1. Bien que j’aie souscrit à toutes les conclusions de la Cour, je ne suis pas pleinement satisfait de la manière dont celle-ci a établi la frontière maritime entre les Parties dans la mer des Caraïbes. A mon sens, le premier segment de la ligne ainsi tracée a pour effet d’amputer les projections d’une partie non négligeable  voire substantielle  de la côte concave du Nicaragua dans la Bahía de San Juan del Norte.

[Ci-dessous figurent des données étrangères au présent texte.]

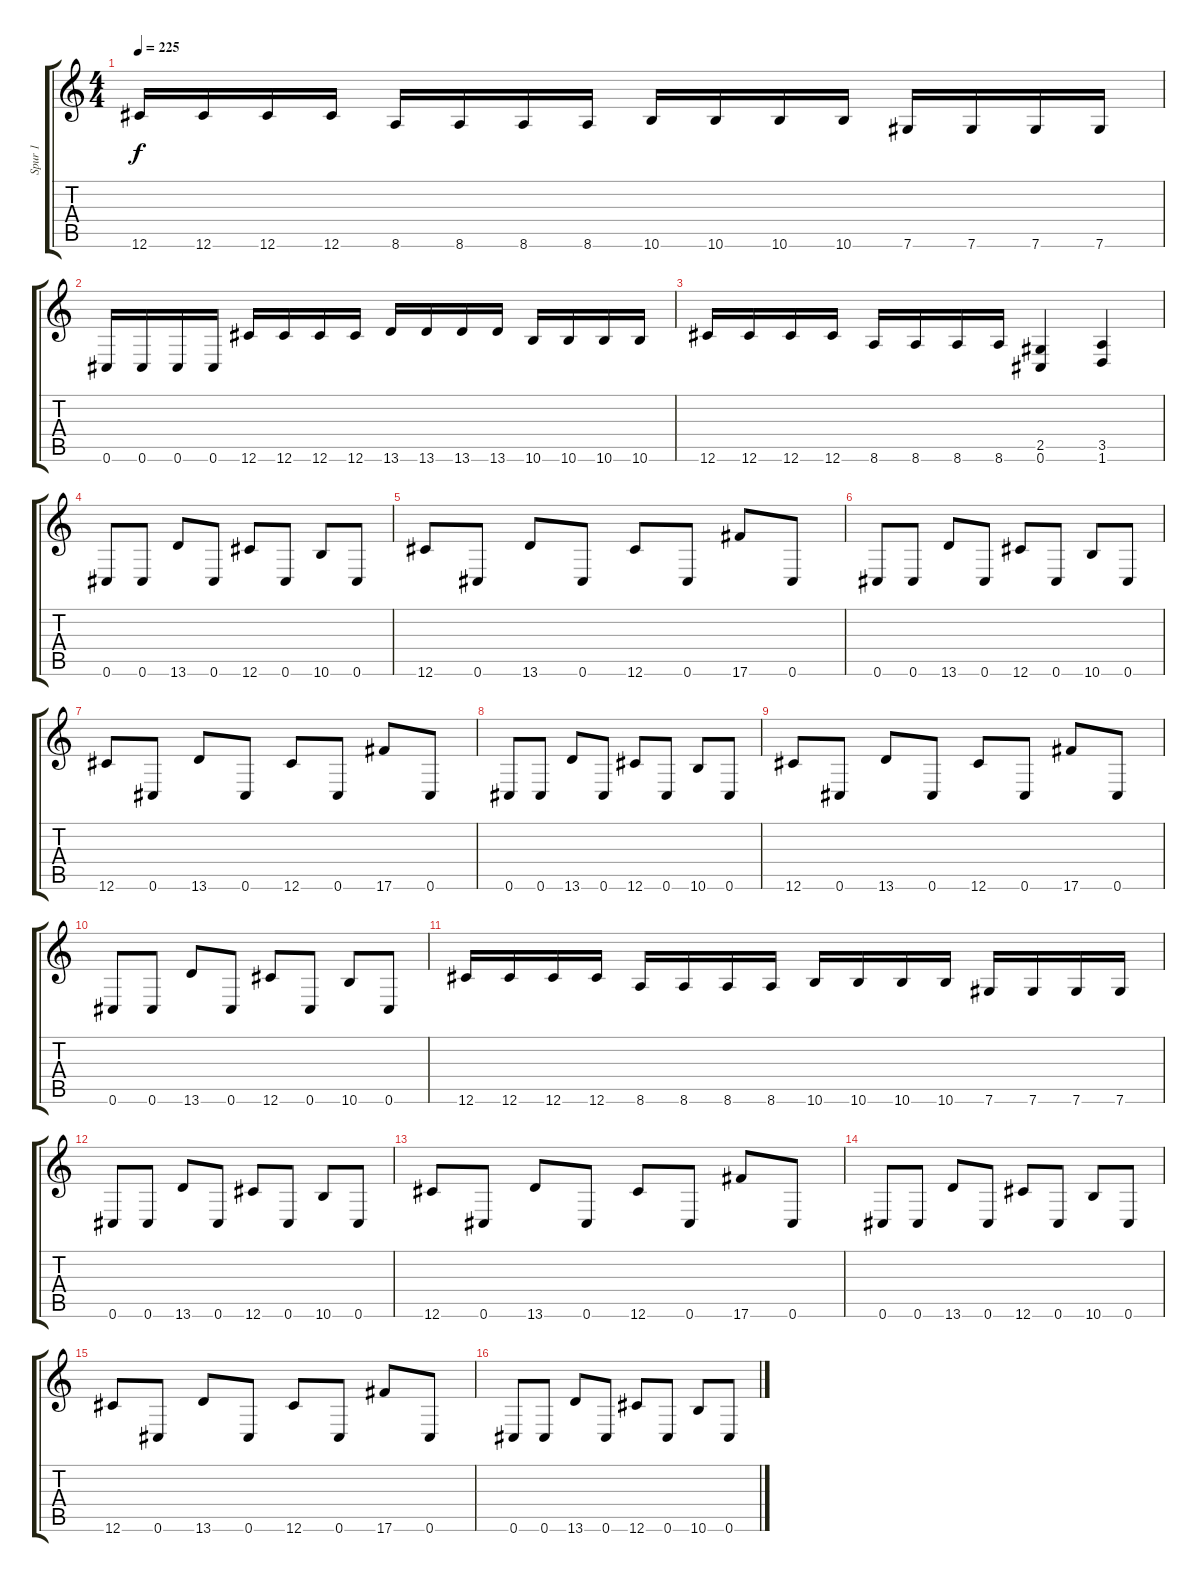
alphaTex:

\track ("Spur 1" "Spur 1") {instrument distortionguitar}
\staff {score tabs}
\tuning (Db4 Ab3 E3 B2 Gb2 Db2) {hide}
\ts (4 4)
\tempo 225
\clef g2
\ks c
12.6.16{dy f} 12.6.16 12.6.16 12.6.16 8.6.16 8.6.16 8.6.16 8.6.16 10.6.16 10.6.16 10.6.16 10.6.16 7.6.16 7.6.16 7.6.16 7.6.16 |
0.6.16 0.6.16 0.6.16 0.6.16 12.6.16 12.6.16 12.6.16 12.6.16 13.6.16 13.6.16 13.6.16 13.6.16 10.6.16 10.6.16 10.6.16 10.6.16 |
12.6.16 12.6.16 12.6.16 12.6.16 8.6.16 8.6.16 8.6.16 8.6.16 (2.5 0.6).4 (3.5 1.6).4 |
0.6.8 0.6.8 13.6.8 0.6.8 12.6.8 0.6.8 10.6.8 0.6.8 |
12.6.8 0.6.8 13.6.8 0.6.8 12.6.8 0.6.8 17.6.8 0.6.8 |
0.6.8 0.6.8 13.6.8 0.6.8 12.6.8 0.6.8 10.6.8 0.6.8 |
12.6.8 0.6.8 13.6.8 0.6.8 12.6.8 0.6.8 17.6.8 0.6.8 |
0.6.8 0.6.8 13.6.8 0.6.8 12.6.8 0.6.8 10.6.8 0.6.8 |
12.6.8 0.6.8 13.6.8 0.6.8 12.6.8 0.6.8 17.6.8 0.6.8 |
0.6.8 0.6.8 13.6.8 0.6.8 12.6.8 0.6.8 10.6.8 0.6.8 |
12.6.16 12.6.16 12.6.16 12.6.16 8.6.16 8.6.16 8.6.16 8.6.16 10.6.16 10.6.16 10.6.16 10.6.16 7.6.16 7.6.16 7.6.16 7.6.16 |
0.6.8 0.6.8 13.6.8 0.6.8 12.6.8 0.6.8 10.6.8 0.6.8 |
12.6.8 0.6.8 13.6.8 0.6.8 12.6.8 0.6.8 17.6.8 0.6.8 |
0.6.8 0.6.8 13.6.8 0.6.8 12.6.8 0.6.8 10.6.8 0.6.8 |
12.6.8 0.6.8 13.6.8 0.6.8 12.6.8 0.6.8 17.6.8 0.6.8 |
0.6.8 0.6.8 13.6.8 0.6.8 12.6.8 0.6.8 10.6.8 0.6.8
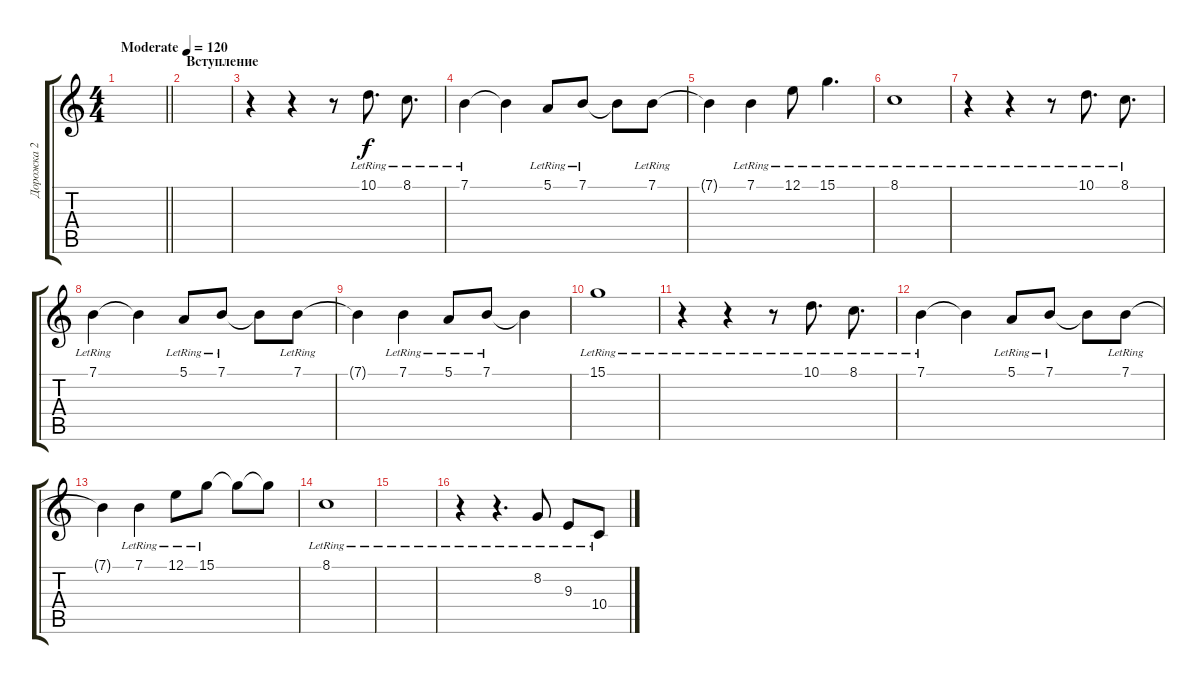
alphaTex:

\track ("Дорожка 2" "Дорожка 2") {instrument electricgrandpiano}
\staff {score tabs}
\tuning (E4 B3 G3 D3 A2 E2) {hide}
\ts (4 4)
\tempo (120 "Moderate")
\clef g2
\barLineRight lightlight
\ks c
|
\section ("" "Вступление")
|
r.4 r.4 r.8 10.1{lr}.8{d} 8.1{lr}.8{d} |
7.1{lr}.4 7.1{t}.4 5.1{lr}.8 7.1{lr}.8 7.1{t}.8 7.1{lr}.8 |
7.1{t}.4 7.1{lr}.4 12.1{lr}.8 15.1{lr}.4{d} |
8.1{lr}.1 |
r.4 r.4 r.8 10.1{lr}.8{d} 8.1{lr}.8{d} |
7.1{lr}.4 7.1{t}.4 5.1{lr}.8 7.1{lr}.8 7.1{t}.8 7.1{lr}.8 |
7.1{t}.4 7.1{lr}.4 5.1{lr}.8 7.1{lr}.8 7.1{t}.4 |
15.1{lr}.1 |
r.4 r.4 r.8 10.1{lr}.8{d} 8.1{lr}.8{d} |
7.1{lr}.4 7.1{t}.4 5.1{lr}.8 7.1{lr}.8 7.1{t}.8 7.1{lr}.8 |
7.1{t}.4 7.1{lr}.4 12.1{lr}.8 15.1{lr}.8 15.1{t}.8 15.1{t}.8 |
8.1{lr}.1 |
|
r.4 r.4{d} 8.2{lr}.8 9.3{lr}.8 10.4{lr}.8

2. Le droit applicable à la délimitation de la zone économique exclusive et du plateau continental entre le Costa Rica et le Nicaragua, tous deux Etats parties à la convention des Nations Unies sur le droit de la mer de 1982, se trouve aux articles 74 et 83, respectivement, de cet instrument. Ces deux articles quasiment identiques (la seule différence étant que le premier fait référence à la zone économique exclusive et le second au plateau continental) disposent ce qui suit :
«1. La délimitation [de la zone économique exclusive/du plateau continental] entre Etats dont les côtes sont adjacentes ou se font face est effectuée par voie d’accord conformément au droit international tel qu’il est visé à l’article 38 du Statut de la Cour internationale de Justice, afin d’aboutir à une solution équitable.
2. S’ils ne parviennent pas à un accord dans un délai raisonnable, les Etats concernés ont recours aux procédures prévues à la partie XV…».
3. De par leur caractère très général, ces dispositions ne disent pas clairement comment procéder. Les Etats sont censés négocier en vue de s’entendre sur une délimitation de la zone économique exclusive et du plateau continental qui leur permette d’aboutir à «une solution équitable». C’est à eux qu’il revient d’apprécier ce qui est «équitable». Mais dès lors qu’ils parviennent à un accord, ils sont réputés avoir trouvé «une solution équitable». Si toutefois ils ne parviennent pas à s’entendre, ils auront recours à des procédures de règlement des différends pour résoudre la question pendante de leur frontière maritime. Lorsque la Cour est choisie comme juridiction pour régler ce différend, sa mission se substitue en fait à celle qui incombait initialement aux Etats concernés, à savoir la recherche d’«une solution équitable». En pratique, il en résultera une ligne de délimitation qui permette d’emporter l’adhésion de la majorité des juges siégeant en l’affaire.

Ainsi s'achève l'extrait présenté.